Even those moments of answering the question are treated more as a circus than anything else. But fun, frolic and horsing around are, in matter of fact, merely frills and add-ons to make a show of this tenor still more interesting – they cannot be the show, itself! And when you start taking your jokes too seriously and think that your one-liners can sail you through 60 minutes of television – you are in trouble.
That’s the malaise of ‘Paanchvi…’ it needs more meat to itself than what is presently there.
The show is designed as a Paathshaala (ah, the obscure word has really gained currency thanks to Rang De Basanti), where a flock of perky kids sit waiting their turns to be chosen by a contestant as his/her deliverer and saviour.
The kiddos are all livewires, particularly Dheirya, Milanjeet and Sriporna with the Harry Potterish Dheirya being the cynosure of all eyes. They are a brilliant bunch – far better then most of the contestants or SRK himself.
As the format has it, the contestants are asked questions from the syllabi of 1st to 5th standard and even as it may look like a child’s play, it actually is not! Time and again, the contestants have to resort to ‘Cheats’ (substitute for ‘Lifelines’) and do Taank-Jhaank or ‘Copy’ the little wonder sitting beside. The kiddo’s answer would almost infallibly be correct and that is instrumental in making the contestant pocket the fat prize for the question he/she didn’t have a clue about. It is another matter that your heart goes out to the masterly moppet, who wins nothing despite a correct answer. Indeed, shouldn’t the bachcha/bachchi be getting it rather than the cheat.
Anyway, that’s the format and no point in quarrelling with that.

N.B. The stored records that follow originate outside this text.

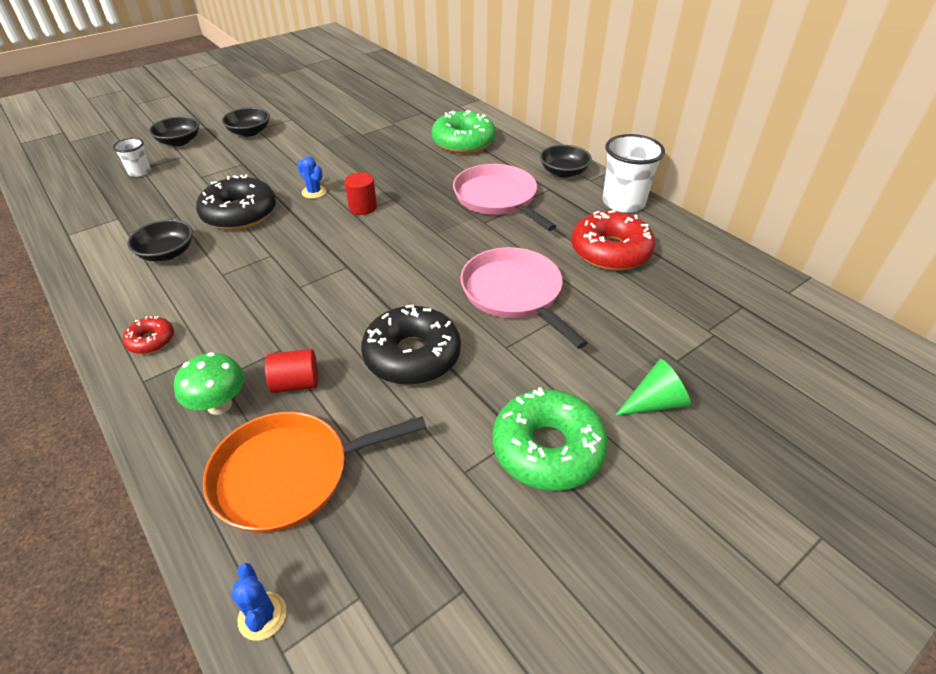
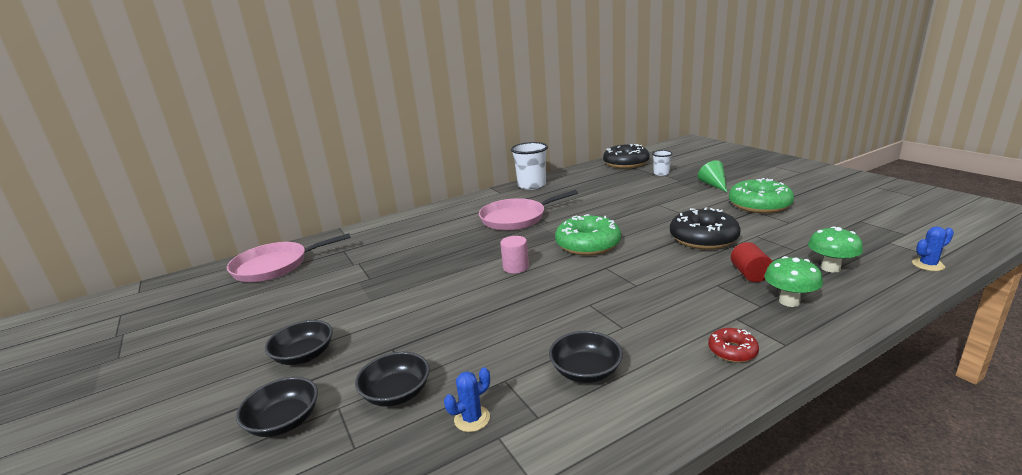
camera: 80 degrees left, 20 degrees down
(139, 172) = (366, 446): white cup -> white cup (661, 173)
(239, 214) = (511, 333): black donut -> black donut (626, 163)
(288, 475) = (830, 268): orange pan -> green mushroom
(314, 192) = (480, 293): blue cactus -> blue cactus (472, 419)
(363, 207) = (515, 267): red cylinder -> pink cylinder
(463, 142) = (419, 231): green donut -> green donut (588, 244)
(514, 293) = (632, 212): pink pan -> pink pan (275, 266)
(563, 172) = (486, 199): black bowl -> black bowl (396, 393)
(610, 251) = (586, 189): red donut -> none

In fact, the idea here is to run down the adults for getting so hopelessly helpless at such low grader questions as to choose copying from a kid. Initially, it may raise a titter of two, but soon enough, it starts wearying you down and you don’t care anymore.
Just to give you a glimpse about the rumbling, fumbling and tumbling of the adults – when KJo came with Rani (you know, those typical cards up the SRK sleeve), he was totally flummoxed at such questions as ‘What is Sagar-maatha?’ And he yelped, ‘We know Bharatmata – but what is Sagar-maatha?’

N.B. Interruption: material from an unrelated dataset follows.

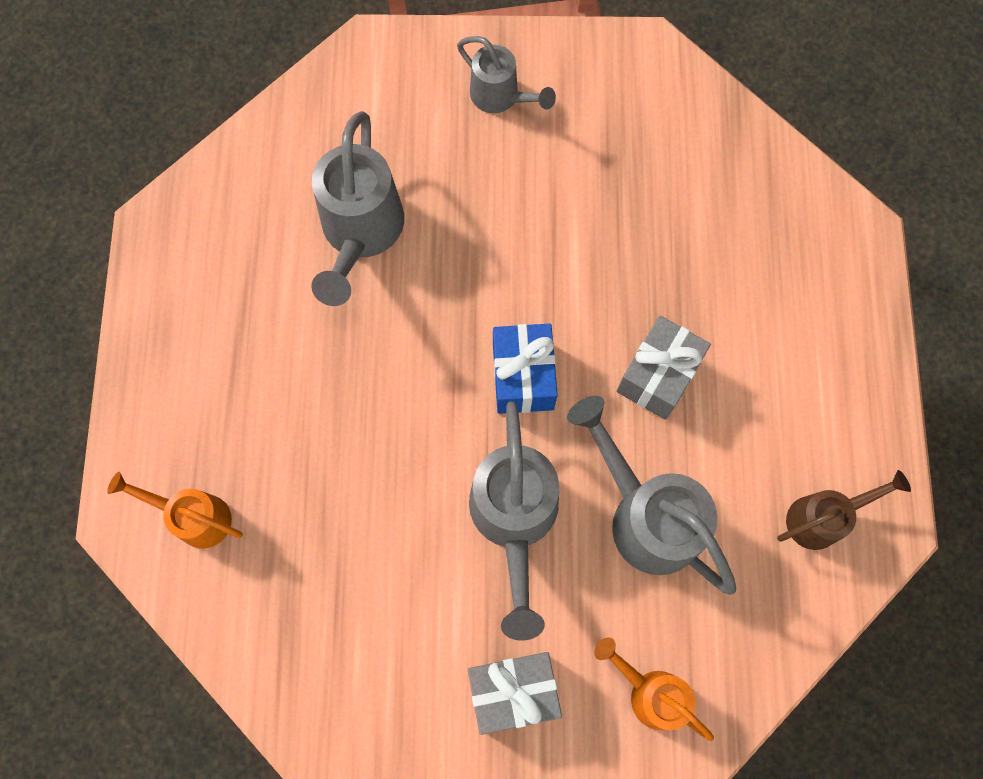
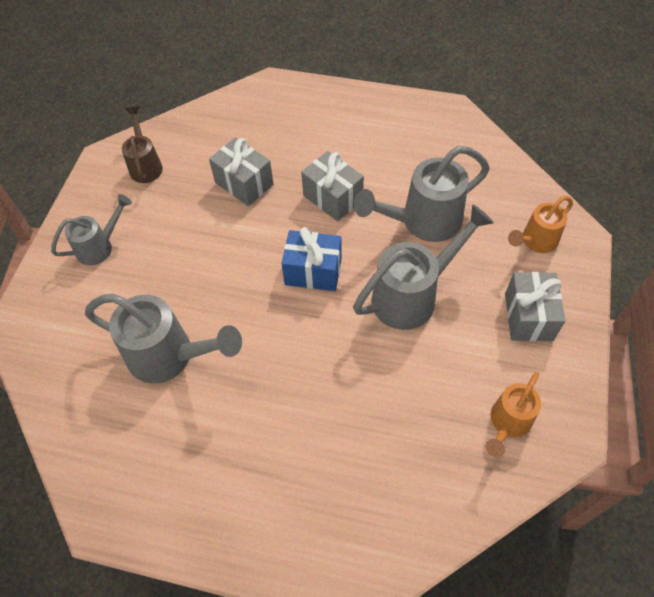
camera: 75 degrees left, 15 degrees down
(194, 517) = (368, 520): orange watering can -> orange watering can (507, 423)
(514, 521) = (413, 295): grey watering can -> grey watering can turned 45 degrees counterclockwise
(652, 246) = (244, 183): none -> grey gift
(823, 518) = (440, 138): brown watering can -> brown watering can (145, 165)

KJo reminds us that after taking a beating at the popularity charts, the Paanchviwalas have decided to go in far the usual celeb-ticket to success and therefore, to arrest the eyeballs, it has pencilled in a slew of celebrities like Karan Johar, Rani Mukherjee, Saif Ali Khan, Kareena Kapoor and others of their ilk.
But merely stuffing a show with celebrities cannot set you on a roll. That’s why Paanchvi refuses to take off even after so much of stardust being sprinkled on it.
The need of the show is to spruce up its act by making the format more fleshy and for Shahrukh to reinvent himself or else he would find it more and more difficult to come up trumps in this gold-digger of a business i.e. being a TV-host. For starters, he could do with brushing up his language and stop pronouncing ‘B’ in the word ‘Lamb’ (it is taught in Grade-5, no?)
Technically, too, surprisingly it is just a serviceable fare with none or little exceptional strokes in its execution. And that actually is strange as it comes from that proven stallion of this race, Siddharth Basu and his stable, the Synergy productions. Both have a redoubtable past record of such shows, including the path-breaking KBC, produced with rare flourish.
So shall we say that ‘Paanchvi…’ suffers from production fatigue also, besides the viewers’ fatigue that seems to have long set in for such shows, what with even the mythical bonanza, KBC falling flat in its later comings in comparison to the first one? Isn’t it all the more reason for such showwalas to pull up their socks or else the writing on the wall is clear.
In sum, if you are dangerously SRK-struck, you may take the risk of flittering away a whole hour of your precious evening on this humdrum fare – otherwise, make remote your friend.